Infrastruktur : Der Ausbau des Wiener Hafens in der NS-Zeit
Vor allem in Österreich und Deutschland arbeiten viele Unternehmen ihre Vergangenheit während der NS-Zeit auf. Auch der Hafen Wien reiht sich hier ein, der sich im Vorfeld des 60-jährigen Jubiläum im letzten Jahr mit einem Team aus externen Expert:innen mit der Rückschau befasst hat. Nun ist nach zwei Jahren Forschung in internationalen und österreichischen Archiven ein Buch mit dem Titel „Hamburg des Ostens“ erschienen.
Das Buch über Zwangsarbeit auf dem Gelände des heutigen Hafen Wien in Albern und der Lobau während der NS-Zeit wurde vom Institut für Zeitgeschichte der Universität Wien herausgegeben.
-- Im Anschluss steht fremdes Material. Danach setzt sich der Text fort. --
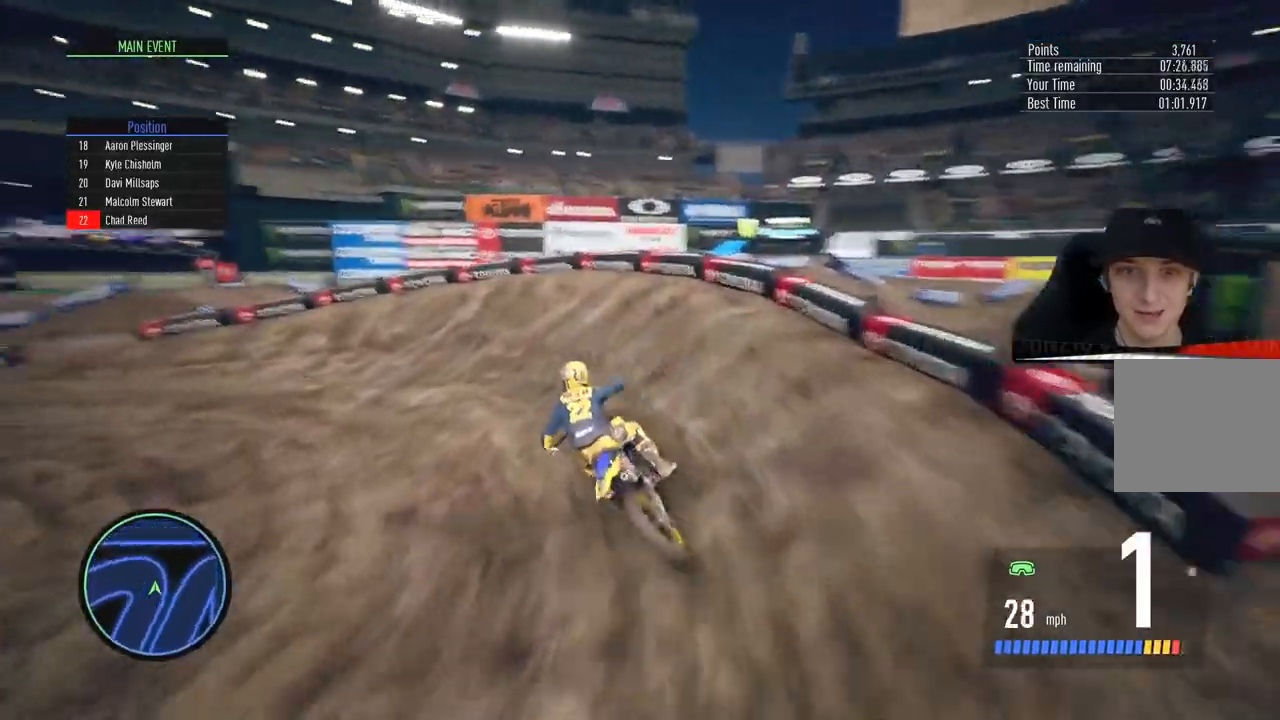
{"buttons": ["CROSS", "R2"], "left_stick": "left", "right_stick": "center", "events": [[284, "CIRCLE", "down"], [284, "left_stick", "center"], [350, "left_stick", "left"], [450, "CIRCLE", "up"]]}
Das Expert:innen-Team bestand dabei aus Ina Markova und Stefan Wedrac unter der Leitung von Oliver Rathkolb, Projektleiter der Publikation und Vorstand des Instituts für Zeitgeschichte.
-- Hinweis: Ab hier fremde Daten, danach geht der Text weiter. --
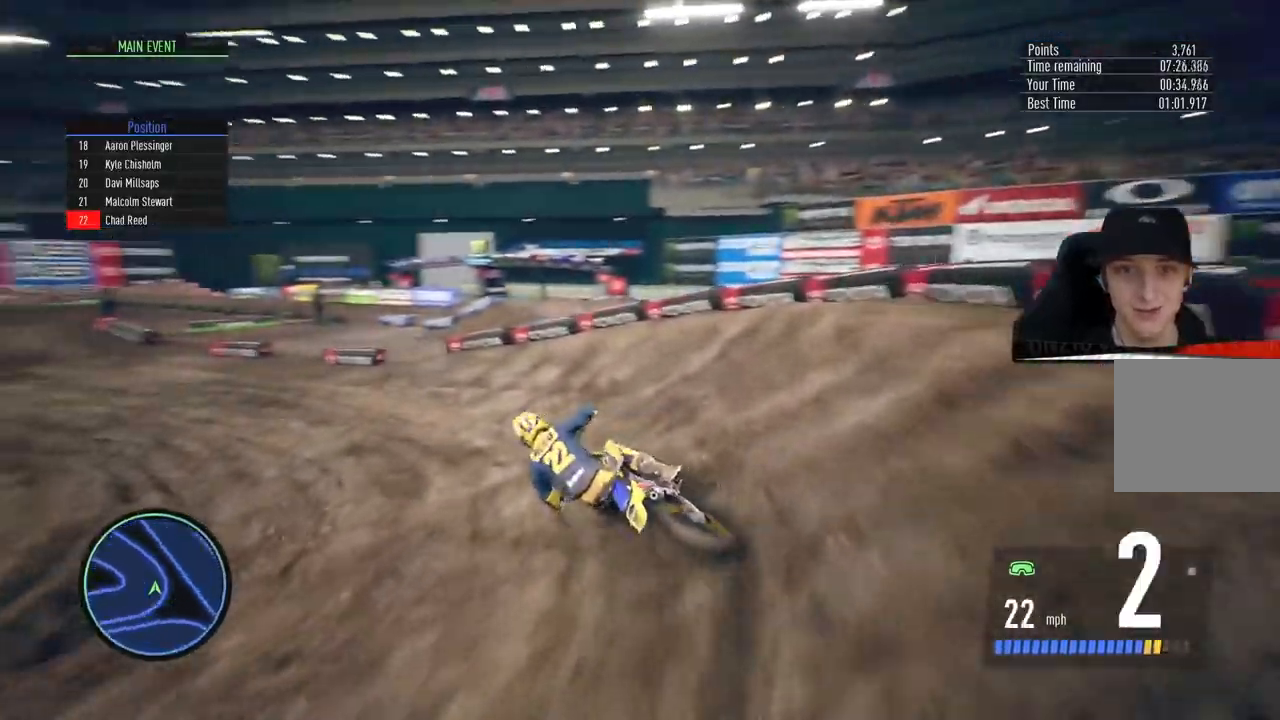
{"buttons": ["CROSS", "R2"], "left_stick": "left", "right_stick": "center", "events": [[117, "left_stick", "center"], [201, "left_stick", "left"]]}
In diesem Buch sei es gelungen, einerseits die Metaebene des Nationalsozialismus hinsichtlich der verantwortlichen Akteur:innen für den Einsatz von Zwangsarbeiter:innen sowohl auf Ebene der Beamt:innen als auch auf politischer Ebene zu rekonstruieren, andererseits den für das NS-Regime typischen internen Konkurrenzkampf um Finanzmittel und insbesondere um Zwangsarbeiter:innen für den Ausbau des militärstrategisch wichtigen Hafens in Wien darzulegen.
„Während der NS-Zeit sollte Wien zum 'Hamburg des Ostens' entwickelt werden. Man baute die Wiener Hafenanlagen mit Hilfe von über tausend Zwangsarbeiter:innen massiv aus. Das Buch zeichnet die Entscheidungsprozesse, die Durchführung sowie die Nachkriegsgeschichte nach und geht auf Einzelschicksale von zur Zwangsarbeit gezwungenen Menschen ein“, erklärt Wien-Holding-Geschäftsführer Kurt Gollowitzer.
Wien sollte stärker industrialisiert werden
Sofort nach dem „Anschluss“ Österreichs an NS-Deutschland im März 1938 begann man in Wien mit den Planungen für einen neuen Hafen. Verschiedenste Stellen – „ostmärkische“, städtische, „altreichsdeutsche“ – hatten unterschiedlichste Vorstellungen über das geplante Bauprojekt. In jedem Fall erhoffte man sich seitens Wiens eine stärkere Industrialisierung – Wien sollte eben das „Hamburg des Ostens“ werden.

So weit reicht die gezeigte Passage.